This WSJ column($) offers a timely warning (alternate link here)
for elected officials around the world who continue to think that many of the
world’s financial woes can be solved by central bankers. Politicians
remain oblivious to the refrain heard outside of government and financial
centers that past actions of central bankers are responsible for at least a
share of our current troubles and that’s not really a good thing.
Excessive praise for central
bankers from politicians is rarely a healthy sign. The whole point of making
these guardians of monetary policy independent was so that they could be a
restraint on the inflationary tendencies of politicians.
So when the U.K. Treasury
referred to Mark Carney last week as “the outstanding central banker of
his generation” —before the Bank of Canada chief has even taken
up his new post as Governor of the Bank of England—alarm bells rang in
some quarters of the City of London.
After all, politicians used to
say similar things about the Federal Reserve’s Alan Greenspan until his
reputation collapsed along with the global economy.
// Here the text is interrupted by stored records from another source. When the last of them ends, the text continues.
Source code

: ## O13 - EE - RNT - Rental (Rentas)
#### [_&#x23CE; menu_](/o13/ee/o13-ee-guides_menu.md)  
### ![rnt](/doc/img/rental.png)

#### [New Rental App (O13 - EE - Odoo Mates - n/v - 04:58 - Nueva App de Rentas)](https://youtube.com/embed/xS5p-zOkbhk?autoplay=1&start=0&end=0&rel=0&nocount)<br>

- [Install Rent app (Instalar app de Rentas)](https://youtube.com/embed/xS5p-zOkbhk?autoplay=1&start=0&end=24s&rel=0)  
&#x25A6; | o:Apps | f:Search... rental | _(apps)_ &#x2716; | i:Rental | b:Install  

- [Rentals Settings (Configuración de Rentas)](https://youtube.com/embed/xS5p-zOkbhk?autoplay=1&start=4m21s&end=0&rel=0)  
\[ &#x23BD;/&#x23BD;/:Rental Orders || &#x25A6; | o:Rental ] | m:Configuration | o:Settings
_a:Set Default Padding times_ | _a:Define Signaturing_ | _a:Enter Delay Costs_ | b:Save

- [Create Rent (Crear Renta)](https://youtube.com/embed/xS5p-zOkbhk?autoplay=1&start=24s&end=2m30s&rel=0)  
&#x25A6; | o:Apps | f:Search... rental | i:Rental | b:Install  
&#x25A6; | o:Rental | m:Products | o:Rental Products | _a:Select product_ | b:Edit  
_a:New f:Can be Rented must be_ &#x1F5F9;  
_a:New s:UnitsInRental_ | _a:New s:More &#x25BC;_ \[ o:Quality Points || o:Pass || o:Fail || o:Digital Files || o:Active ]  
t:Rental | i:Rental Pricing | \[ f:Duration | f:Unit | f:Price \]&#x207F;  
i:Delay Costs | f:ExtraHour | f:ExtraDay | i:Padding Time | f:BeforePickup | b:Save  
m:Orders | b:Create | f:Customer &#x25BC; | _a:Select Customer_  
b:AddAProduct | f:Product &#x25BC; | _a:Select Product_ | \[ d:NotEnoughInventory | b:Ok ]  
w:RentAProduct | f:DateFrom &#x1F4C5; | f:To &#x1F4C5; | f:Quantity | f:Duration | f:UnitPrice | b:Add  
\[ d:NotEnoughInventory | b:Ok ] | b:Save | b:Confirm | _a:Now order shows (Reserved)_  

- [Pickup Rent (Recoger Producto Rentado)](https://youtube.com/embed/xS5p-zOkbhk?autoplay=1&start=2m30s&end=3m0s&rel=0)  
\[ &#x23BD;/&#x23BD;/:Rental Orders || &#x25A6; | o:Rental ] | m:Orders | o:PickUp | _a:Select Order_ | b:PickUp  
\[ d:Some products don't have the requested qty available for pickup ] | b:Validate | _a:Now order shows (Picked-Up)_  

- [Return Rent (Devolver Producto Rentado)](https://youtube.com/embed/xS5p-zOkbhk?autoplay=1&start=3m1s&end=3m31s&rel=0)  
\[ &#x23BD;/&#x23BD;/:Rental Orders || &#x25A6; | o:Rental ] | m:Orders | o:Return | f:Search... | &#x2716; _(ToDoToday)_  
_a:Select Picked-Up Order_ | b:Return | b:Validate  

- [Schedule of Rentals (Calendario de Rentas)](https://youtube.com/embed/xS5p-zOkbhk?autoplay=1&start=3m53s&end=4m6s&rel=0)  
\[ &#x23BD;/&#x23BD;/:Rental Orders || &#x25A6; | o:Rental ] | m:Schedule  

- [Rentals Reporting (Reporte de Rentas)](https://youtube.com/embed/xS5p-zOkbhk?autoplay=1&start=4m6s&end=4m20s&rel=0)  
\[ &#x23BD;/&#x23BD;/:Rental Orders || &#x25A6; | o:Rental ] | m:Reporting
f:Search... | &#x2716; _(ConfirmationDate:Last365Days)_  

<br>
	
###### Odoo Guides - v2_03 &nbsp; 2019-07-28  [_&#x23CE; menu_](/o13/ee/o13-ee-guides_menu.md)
These days, it’s his
predecessor, Paul Volcker, who stood up to politicians as he stamped out
inflation in the 1980s, whose reputation now stands tall.
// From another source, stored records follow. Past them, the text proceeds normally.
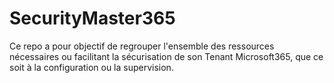 # SecurityMaster365

Ce repo a pour objectif de regrouper l'ensemble des ressources nécessaires ou facilitant la sécurisation de son Tenant Microsoft365, que ce soit à la configuration ou la supervision. 

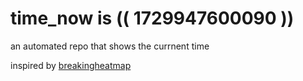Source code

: # time_now is (( 1729947600090 ))

an automated repo that shows the currnent time

inspired by [breakingheatmap](https://github.com/breakingheatmap/breakingheatmap)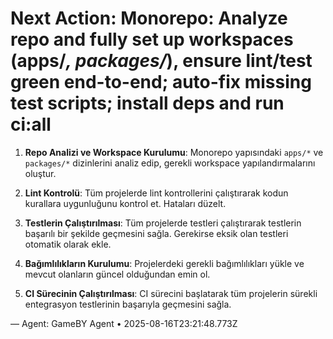 # Next Action: Monorepo: Analyze repo and fully set up workspaces (apps/*, packages/*), ensure lint/test green end-to-end; auto-fix missing test scripts; install deps and run ci:all

1. **Repo Analizi ve Workspace Kurulumu**: Monorepo yapısındaki `apps/*` ve `packages/*` dizinlerini analiz edip, gerekli workspace yapılandırmalarını oluştur.

2. **Lint Kontrolü**: Tüm projelerde lint kontrollerini çalıştırarak kodun kurallara uygunluğunu kontrol et. Hataları düzelt.

3. **Testlerin Çalıştırılması**: Tüm projelerde testleri çalıştırarak testlerin başarılı bir şekilde geçmesini sağla. Gerekirse eksik olan testleri otomatik olarak ekle.

4. **Bağımlılıkların Kurulumu**: Projelerdeki gerekli bağımlılıkları yükle ve mevcut olanların güncel olduğundan emin ol.

5. **CI Sürecinin Çalıştırılması**: CI sürecini başlatarak tüm projelerin sürekli entegrasyon testlerinin başarıyla geçmesini sağla.

— Agent: GameBY Agent • 2025-08-16T23:21:48.773Z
For investors, the relationship between politicians and central bankers has
never been more important amid concerns that central bankers, egged on by
politicians, are engaged in a race to the bottom in taking ever-more
aggressive money-printing actions
The “race to the
bottom” characterization is spot on. It’s so much easier for
central banks to print money and monetize the debt (this effort soon to
transform into debt cancellation, or, my favorite, debt “jubilee”)
than it is to deal with the problem of democratically elected governments
making promises and then finding out they really can’t deliver on those
promises because there just isn’t enough money.